Samuels is nothing if un-serious when it comes to peddling his own product. His latest billboard, which he calls a "fiasco," played off the Arthur Andersen/Enron scandal. Appearing ever so briefly in Times Square, the billboard depicted an empty bottle of Maker's Mark, with the slugline: "Disappears faster than a Big Five accounting firm."
"The phone rang off the wall," Samuels says, wincing. "My hair's still singed. I got calls from three of the five CEOs of Big Five accounting firms. I wouldn't say they laughed. Each of them knew of my, well, lack of common sense would be a polite way to put it. But we have a lot of customers in these accounting firms, I didn't think about that."
One thing Samuels has given a great amount of thought to is his mint julep recipe. Juleps, as any Kentuckian knows, are a Derby Day tourist's drink. All that mint and simple syrup gets in the way of the bourbon. Still, every bourbon baron seems to have his own intricate recipe. And Samuels's is rather complicated.

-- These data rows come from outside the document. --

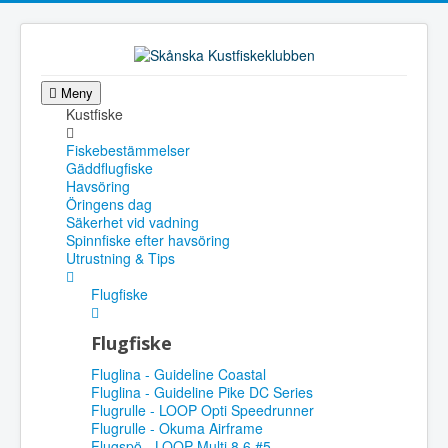
Meny
Kustfiske
Fiskebestämmelser
Gäddflugfiske
Havsöring
Öringens dag
Säkerhet vid vadning
Spinnfiske efter havsöring
Utrustning & Tips
Flugfiske
Flugfiske
Fluglina - Guideline Coastal
Fluglina - Guideline Pike DC Series
Flugrulle - LOOP Opti Speedrunner
Flugrulle - Okuma Airframe
Flugspö - LOOP Multi 8,6 #5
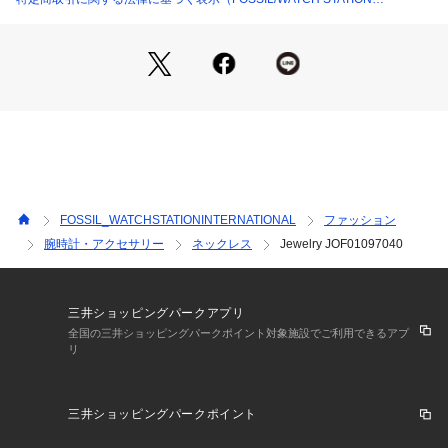
INTERNATIONAL）
FOSSIL_WATCHSTATIONINTERNATIONAL
ファッション
腕時計・アクセサリー
ネックレス
Jewelry JOF01097040
三井ショッピングパークアプリ
全国の三井ショッピングパークポイント対象施設でご利用できるアプ
リ
三井ショッピングパークポイント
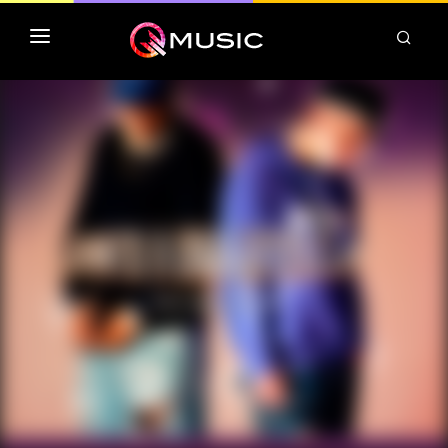
TOP MP3 ITUNES
TOP ALBUMS ITUNES
CLASSEMENT DEEZER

The most important ingredient is a T-shirt for the mint juice extraction. "Do not use a cheesecloth, because it's too porous," instructs Samuels. "You need to wash a T-shirt, but don't use a new one." The first thing you do is get a bowl, and pour some Maker's Mark in it. After gathering fresh-cut spearmint leaves, with stalks removed, marinate them in the bowl, then place the leaves in the T-shirt, and just "wring hell out of them," says Samuels. It is better to use mint extract, instead of putting the mint in your julep, in order to "eliminate solid particles because it will continue to marinate and throw the drink out of balance." Then take 3 1/2 parts Maker's Mark to one part simple syrup (one part granulated sugar, one part water) and add the mint extract to taste.

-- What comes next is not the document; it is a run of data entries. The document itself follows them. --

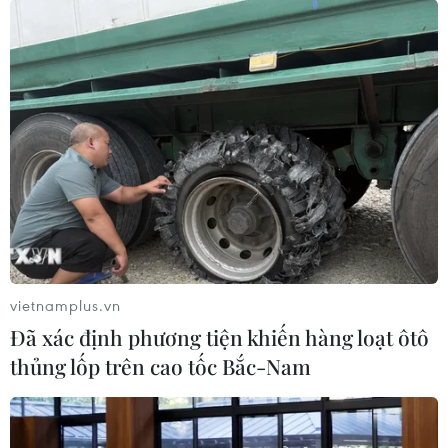
Ba thông điệp chủ tịch EC gửi Thủ tướng
Anh Boris Johnson
13/01/2020 04:06
Bên cạnh những hứa hẹn về tình hữu nghị song phương,
lãnh đạo EC đã gửi đi thông điệp khá rõ ràng về những
hậu quả không thể tránh khỏi từ các lựa chọn của Anh.
vietnamplus.vn
Đã xác định phương tiện khiến hàng loạt ôtô
thủng lốp trên cao tốc Bắc-Nam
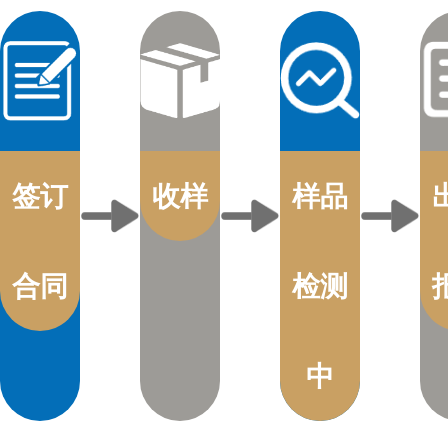
签订
收样
样品
合同
检测
中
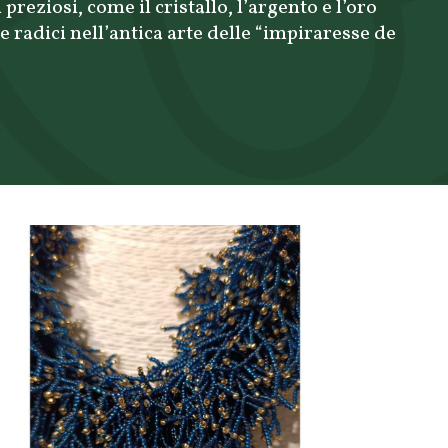
preziosi, come il cristallo, l’argento e l’oro
 radici nell’antica arte delle “impiraresse de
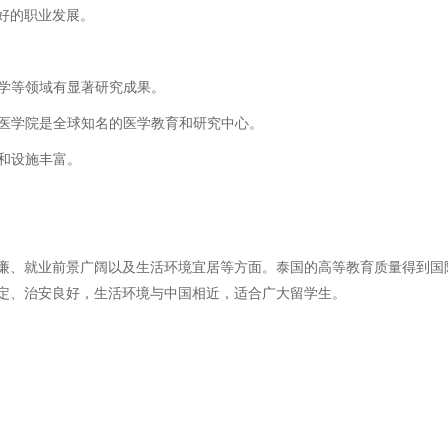
好的职业发展。
科学等领域有显著研究成果。
，医学院是全球知名的医学教育和研究中心。
源和设施丰富。
廉、就业前景广阔以及生活环境宜居等方面。泰国的高等教育质量得到国
定、治安良好，生活环境与中国相近，适合广大留学生。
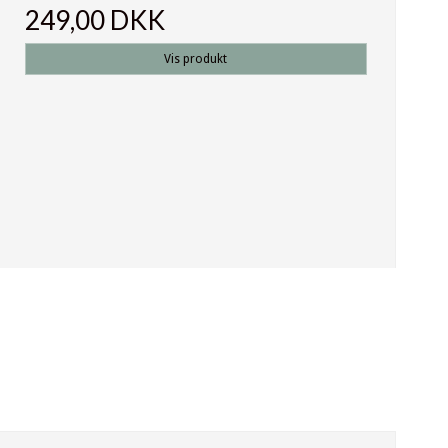
249,00 DKK
Vis produkt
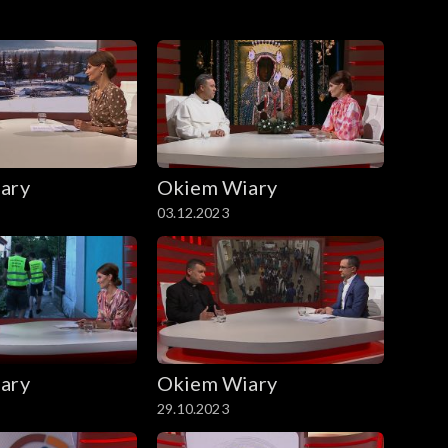
ary
Okiem Wiary
03.12.2023
ary
Okiem Wiary
29.10.2023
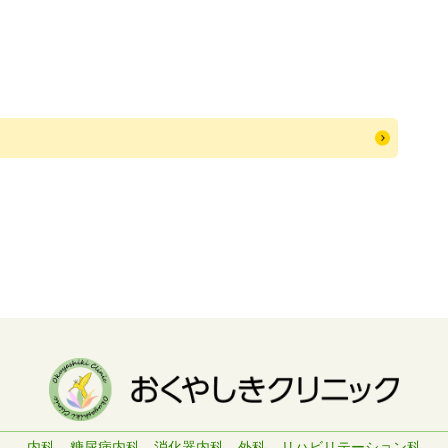
内科
糖尿病内科
消化器内科
外科
リハビリテーション科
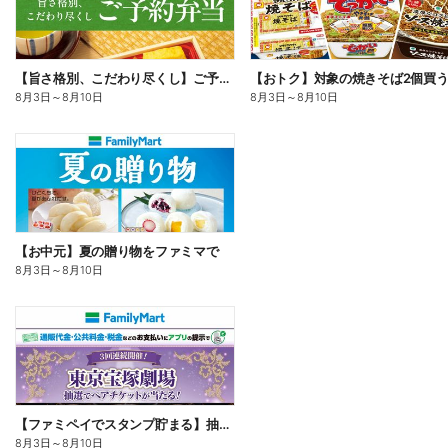
【旨さ格別、こだわり尽くし】ご予約弁当
8月3日
～
8月10日
8月3日
～
8月10日
【お中元】夏の贈り物をファミマで
8月3日
～
8月10日
【ファミペイでスタンプ貯まる】抽選でペアチケットが当たる!
8月3日
～
8月10日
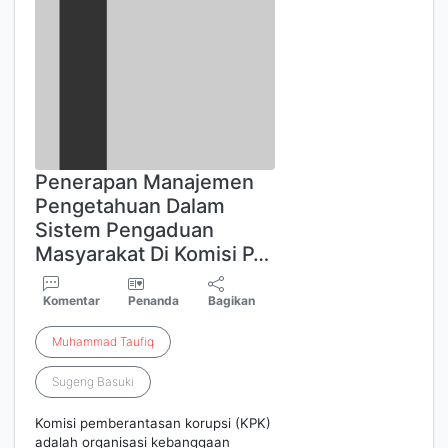
Penerapan Manajemen
Pengetahuan Dalam
Sistem Pengaduan
Masyarakat Di Komisi P…
Komentar
Penanda
Bagikan
Muhammad
Taufiq
Sugeng Basuki
Komisi pemberantasan korupsi (KPK)
adalah organisasi kebanggaan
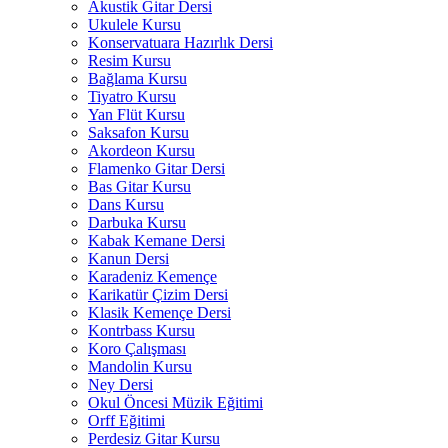
Akustik Gitar Dersi
Ukulele Kursu
Konservatuara Hazırlık Dersi
Resim Kursu
Bağlama Kursu
Tiyatro Kursu
Yan Flüt Kursu
Saksafon Kursu
Akordeon Kursu
Flamenko Gitar Dersi
Bas Gitar Kursu
Dans Kursu
Darbuka Kursu
Kabak Kemane Dersi
Kanun Dersi
Karadeniz Kemençe
Karikatür Çizim Dersi
Klasik Kemençe Dersi
Kontrbass Kursu
Koro Çalışması
Mandolin Kursu
Ney Dersi
Okul Öncesi Müzik Eğitimi
Orff Eğitimi
Perdesiz Gitar Kursu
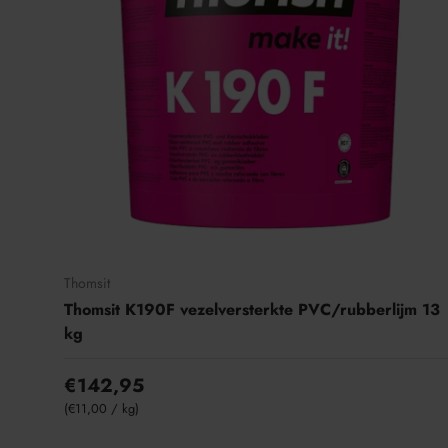
Thomsit
Thomsit K190F vezelversterkte PVC/rubberlijm 13
kg
€142,95
Eenheid prijs
€11,00
/
kg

Over at the Wild Turkey distillery in Bourbon County, master distiller Jimmy Russell has an entirely different take on the "perfect mint julep." Russell has been making bourbon since 1954, and on the industry's scale of respectability, he is revered somewhere between God and Jesus. Under a white tent pitched in a pasture on the Wild Turkey distillery grounds, Russell imparts his secret mint julep recipe after we've tasted all his products.
"To make the perfect mint julep," Russell intones, "You have to have a sterling silver mint julep cup, and 200 milliliters of Wild Turkey 101 proof. You got to shave the ice in that mint julep cup--you don't want to put it in crushed. Then you go down to the spring where the fresh mint's growing, and early that morning, you take eight to ten leaves of the fresh mint. You put it in, you mash it up to get the juice, then you take about a teaspoon of powdered sugar and enough water to dissolve it. Let it sit for about ten minutes, so you get the sweetness of the mint flavor. Then you strain it into your shaved ice. You take a sprig of mint, with all the leaves, and stick it down into the cup, ice and all."
At this point, all of us journalists are writing scrupulously, eager to impress our friends at our next Kentucky Derby party, which even the non-horse-racing enthusiasts among us are now planning on throwing. "At that point," Russell continues, "you walk to the back of your porch, throw it all away, and drink the 101 Wild Turkey straight," he says, as we all stop scribbling. "Did you get all that down?"
Matt Labash is senior writer at The Weekly Standard.